Written instruction 1: Find every line in the records below that contains the string "label" and copy each of those lines.

[START OF Page text]

Reactions and retrosynthesis — from 1985 to today

A reaction is two molecule sets and an arrow between them. The notations that describe reactions, the file formats that carry them, the databases that store millions of them, and the retrosynthesis engines that walk backward through them all coexist in this slice of the ecosystem. The MDL RXN file (1985), Reaction SMILES (1988), and Reaction InChI (2013) are the load-bearing carriers; the rest is tooling on top. This is the fourth article in the series — notations, molecule file formats, spectroscopy formats are the earlier three.

Four jobs

Notation — describe one reaction concretely (Reaction SMILES) or as a pattern (SMARTS, SMIRKS).
File format — carry one reaction on disk with full layout (MDL RXN). See also file formats §.
Identifier — hash a reaction so two implementations agree byte-for-byte (RInChI, RInChIKey).
Database / tool — store millions of reactions (USPTO, ORD, Pistachio, Reaxys) and walk backward through them (ASKCOS, AiZynthFinder, IBM RXN).

[END OF Page text]
[START OF Records supplied]

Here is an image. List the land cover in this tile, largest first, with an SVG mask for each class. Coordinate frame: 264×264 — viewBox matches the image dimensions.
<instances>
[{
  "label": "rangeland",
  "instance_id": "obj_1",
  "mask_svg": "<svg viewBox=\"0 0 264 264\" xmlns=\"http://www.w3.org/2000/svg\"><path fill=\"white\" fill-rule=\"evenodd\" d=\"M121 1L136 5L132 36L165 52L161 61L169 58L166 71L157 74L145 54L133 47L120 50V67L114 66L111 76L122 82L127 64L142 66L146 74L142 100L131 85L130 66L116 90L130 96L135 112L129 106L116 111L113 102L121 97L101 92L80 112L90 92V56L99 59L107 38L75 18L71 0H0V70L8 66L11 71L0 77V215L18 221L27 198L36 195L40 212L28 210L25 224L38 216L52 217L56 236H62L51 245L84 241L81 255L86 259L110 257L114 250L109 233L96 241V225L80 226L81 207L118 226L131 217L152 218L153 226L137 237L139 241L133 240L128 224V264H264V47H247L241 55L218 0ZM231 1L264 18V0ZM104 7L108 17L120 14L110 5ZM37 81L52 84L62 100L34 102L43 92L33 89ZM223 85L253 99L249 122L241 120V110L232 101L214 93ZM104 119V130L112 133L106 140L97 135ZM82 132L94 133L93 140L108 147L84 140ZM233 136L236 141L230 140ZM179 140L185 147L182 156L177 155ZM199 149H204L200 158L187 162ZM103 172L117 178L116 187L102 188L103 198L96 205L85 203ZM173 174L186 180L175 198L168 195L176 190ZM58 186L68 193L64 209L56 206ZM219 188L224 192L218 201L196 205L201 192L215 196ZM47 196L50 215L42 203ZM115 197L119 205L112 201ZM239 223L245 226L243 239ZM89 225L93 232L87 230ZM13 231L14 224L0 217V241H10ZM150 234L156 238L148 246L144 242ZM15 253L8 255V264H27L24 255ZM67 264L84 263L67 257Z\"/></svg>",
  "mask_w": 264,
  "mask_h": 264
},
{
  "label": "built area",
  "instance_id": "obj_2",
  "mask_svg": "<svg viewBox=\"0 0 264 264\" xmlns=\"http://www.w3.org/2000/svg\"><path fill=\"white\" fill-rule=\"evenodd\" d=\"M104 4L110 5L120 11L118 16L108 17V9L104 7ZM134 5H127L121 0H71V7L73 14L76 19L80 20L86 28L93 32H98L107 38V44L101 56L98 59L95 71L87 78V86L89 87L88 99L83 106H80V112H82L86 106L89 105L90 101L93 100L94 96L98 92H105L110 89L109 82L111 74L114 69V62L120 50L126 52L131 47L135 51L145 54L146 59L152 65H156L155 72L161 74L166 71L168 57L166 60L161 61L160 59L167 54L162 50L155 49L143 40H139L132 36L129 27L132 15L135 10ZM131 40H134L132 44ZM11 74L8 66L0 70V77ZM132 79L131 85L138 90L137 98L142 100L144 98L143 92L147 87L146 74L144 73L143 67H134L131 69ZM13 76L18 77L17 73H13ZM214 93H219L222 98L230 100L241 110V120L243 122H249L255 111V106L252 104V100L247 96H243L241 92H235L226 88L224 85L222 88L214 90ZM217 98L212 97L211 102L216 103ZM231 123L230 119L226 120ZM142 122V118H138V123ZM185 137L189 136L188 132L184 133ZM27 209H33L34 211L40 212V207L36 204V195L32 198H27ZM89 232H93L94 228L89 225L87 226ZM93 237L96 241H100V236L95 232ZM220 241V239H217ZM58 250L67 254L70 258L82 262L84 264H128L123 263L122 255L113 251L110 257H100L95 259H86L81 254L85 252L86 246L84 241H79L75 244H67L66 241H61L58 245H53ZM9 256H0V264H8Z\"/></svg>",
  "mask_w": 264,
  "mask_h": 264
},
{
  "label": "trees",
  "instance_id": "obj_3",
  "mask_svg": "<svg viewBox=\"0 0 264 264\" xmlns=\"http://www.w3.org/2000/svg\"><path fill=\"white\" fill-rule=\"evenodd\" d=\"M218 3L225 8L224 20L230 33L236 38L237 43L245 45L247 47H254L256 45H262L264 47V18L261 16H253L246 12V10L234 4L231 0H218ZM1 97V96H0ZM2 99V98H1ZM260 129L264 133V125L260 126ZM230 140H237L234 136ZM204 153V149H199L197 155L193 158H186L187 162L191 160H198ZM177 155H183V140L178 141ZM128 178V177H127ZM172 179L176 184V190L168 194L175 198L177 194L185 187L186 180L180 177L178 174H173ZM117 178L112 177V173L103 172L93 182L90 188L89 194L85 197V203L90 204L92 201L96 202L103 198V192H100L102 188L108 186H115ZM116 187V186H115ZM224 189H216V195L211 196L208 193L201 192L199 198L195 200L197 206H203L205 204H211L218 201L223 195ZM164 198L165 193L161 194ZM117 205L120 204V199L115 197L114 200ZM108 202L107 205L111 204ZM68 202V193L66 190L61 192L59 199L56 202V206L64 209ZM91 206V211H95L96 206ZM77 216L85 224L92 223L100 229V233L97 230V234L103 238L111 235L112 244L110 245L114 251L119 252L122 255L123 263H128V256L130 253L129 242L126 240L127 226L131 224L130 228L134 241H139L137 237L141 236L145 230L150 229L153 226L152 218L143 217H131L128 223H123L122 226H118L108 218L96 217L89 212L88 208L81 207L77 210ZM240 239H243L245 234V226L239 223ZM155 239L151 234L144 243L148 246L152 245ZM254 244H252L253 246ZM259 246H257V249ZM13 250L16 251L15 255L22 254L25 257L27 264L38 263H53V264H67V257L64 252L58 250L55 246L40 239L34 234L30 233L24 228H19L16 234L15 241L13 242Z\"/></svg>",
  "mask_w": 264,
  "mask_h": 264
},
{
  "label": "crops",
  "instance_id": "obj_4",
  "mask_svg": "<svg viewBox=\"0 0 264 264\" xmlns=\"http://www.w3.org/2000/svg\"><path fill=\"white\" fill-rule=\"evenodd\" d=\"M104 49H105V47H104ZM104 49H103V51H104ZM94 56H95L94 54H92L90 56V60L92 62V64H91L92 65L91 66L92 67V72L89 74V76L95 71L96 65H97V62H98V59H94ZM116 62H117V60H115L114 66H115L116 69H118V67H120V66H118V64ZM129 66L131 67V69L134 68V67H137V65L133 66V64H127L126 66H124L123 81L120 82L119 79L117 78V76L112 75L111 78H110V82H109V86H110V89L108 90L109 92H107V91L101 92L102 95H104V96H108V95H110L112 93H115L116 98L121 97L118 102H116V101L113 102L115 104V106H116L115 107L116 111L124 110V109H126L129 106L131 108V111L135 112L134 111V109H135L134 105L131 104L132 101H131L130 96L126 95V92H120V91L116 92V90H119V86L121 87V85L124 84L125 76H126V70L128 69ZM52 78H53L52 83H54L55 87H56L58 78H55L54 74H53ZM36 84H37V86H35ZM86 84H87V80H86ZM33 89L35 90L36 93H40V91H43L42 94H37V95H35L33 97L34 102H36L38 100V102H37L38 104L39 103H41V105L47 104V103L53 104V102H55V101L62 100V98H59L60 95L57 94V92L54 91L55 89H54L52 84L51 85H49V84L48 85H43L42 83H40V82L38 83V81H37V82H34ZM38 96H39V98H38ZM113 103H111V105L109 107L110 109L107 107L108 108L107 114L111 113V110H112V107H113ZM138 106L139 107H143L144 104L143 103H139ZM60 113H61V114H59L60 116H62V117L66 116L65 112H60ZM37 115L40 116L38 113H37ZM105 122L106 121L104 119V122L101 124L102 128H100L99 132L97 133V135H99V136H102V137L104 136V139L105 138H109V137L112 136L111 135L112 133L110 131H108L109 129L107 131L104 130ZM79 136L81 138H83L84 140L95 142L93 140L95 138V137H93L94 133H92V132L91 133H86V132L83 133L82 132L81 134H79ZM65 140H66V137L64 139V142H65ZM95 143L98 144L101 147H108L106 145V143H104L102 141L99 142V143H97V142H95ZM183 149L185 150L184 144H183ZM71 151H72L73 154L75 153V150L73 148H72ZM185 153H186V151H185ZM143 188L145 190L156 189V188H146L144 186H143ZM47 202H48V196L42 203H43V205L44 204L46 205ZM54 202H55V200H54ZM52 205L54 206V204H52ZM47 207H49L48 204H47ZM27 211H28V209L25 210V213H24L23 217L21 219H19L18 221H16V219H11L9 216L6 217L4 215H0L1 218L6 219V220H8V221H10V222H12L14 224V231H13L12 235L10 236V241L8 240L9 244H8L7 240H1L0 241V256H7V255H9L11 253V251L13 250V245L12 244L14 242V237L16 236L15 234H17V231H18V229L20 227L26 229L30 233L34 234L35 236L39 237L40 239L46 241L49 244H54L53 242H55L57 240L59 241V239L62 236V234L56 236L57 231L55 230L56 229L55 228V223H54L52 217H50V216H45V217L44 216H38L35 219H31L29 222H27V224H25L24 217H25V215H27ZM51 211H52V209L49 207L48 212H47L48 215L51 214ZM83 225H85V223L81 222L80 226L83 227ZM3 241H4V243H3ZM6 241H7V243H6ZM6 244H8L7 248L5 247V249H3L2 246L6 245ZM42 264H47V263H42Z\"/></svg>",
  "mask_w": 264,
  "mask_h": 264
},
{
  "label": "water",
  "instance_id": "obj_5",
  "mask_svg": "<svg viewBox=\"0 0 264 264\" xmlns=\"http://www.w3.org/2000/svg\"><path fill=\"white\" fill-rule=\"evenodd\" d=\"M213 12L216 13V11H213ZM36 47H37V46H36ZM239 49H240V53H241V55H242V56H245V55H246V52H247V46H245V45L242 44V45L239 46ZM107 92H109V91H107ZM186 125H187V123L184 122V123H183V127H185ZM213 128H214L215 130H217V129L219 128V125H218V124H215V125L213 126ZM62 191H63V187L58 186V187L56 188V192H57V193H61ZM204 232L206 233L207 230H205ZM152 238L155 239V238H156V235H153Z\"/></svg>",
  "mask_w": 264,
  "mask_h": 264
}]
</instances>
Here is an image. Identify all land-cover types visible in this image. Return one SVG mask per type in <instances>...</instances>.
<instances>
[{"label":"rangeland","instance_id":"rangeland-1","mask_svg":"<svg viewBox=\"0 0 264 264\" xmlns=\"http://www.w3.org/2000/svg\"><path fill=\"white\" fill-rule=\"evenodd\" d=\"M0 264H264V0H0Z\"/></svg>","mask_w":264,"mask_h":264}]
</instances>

[END OF Records supplied]

Written instruction 2: From the reactions and retrosynthesis page above, extract everything from "Notation — describe" down to "byte-for-byte (RInChI, RInChIKey).".

Task response 1:
  "label": "rangeland",
  "label": "built area",
  "label": "trees",
  "label": "crops",
  "label": "water",
[{"label":"rangeland","instance_id":"rangeland-1","mask_svg":"<svg viewBox=\"0 0 264 264\" xmlns=\"http://www.w3.org/2000/svg\"><path fill=\"white\" fill-rule=\"evenodd\" d=\"M0 264H264V0H0Z\"/></svg>","mask_w":264,"mask_h":264}]

Task response 2:
Notation — describe one reaction concretely (Reaction SMILES) or as a pattern (SMARTS, SMIRKS).
File format — carry one reaction on disk with full layout (MDL RXN). See also file formats §.
Identifier — hash a reaction so two implementations agree byte-for-byte (RInChI, RInChIKey).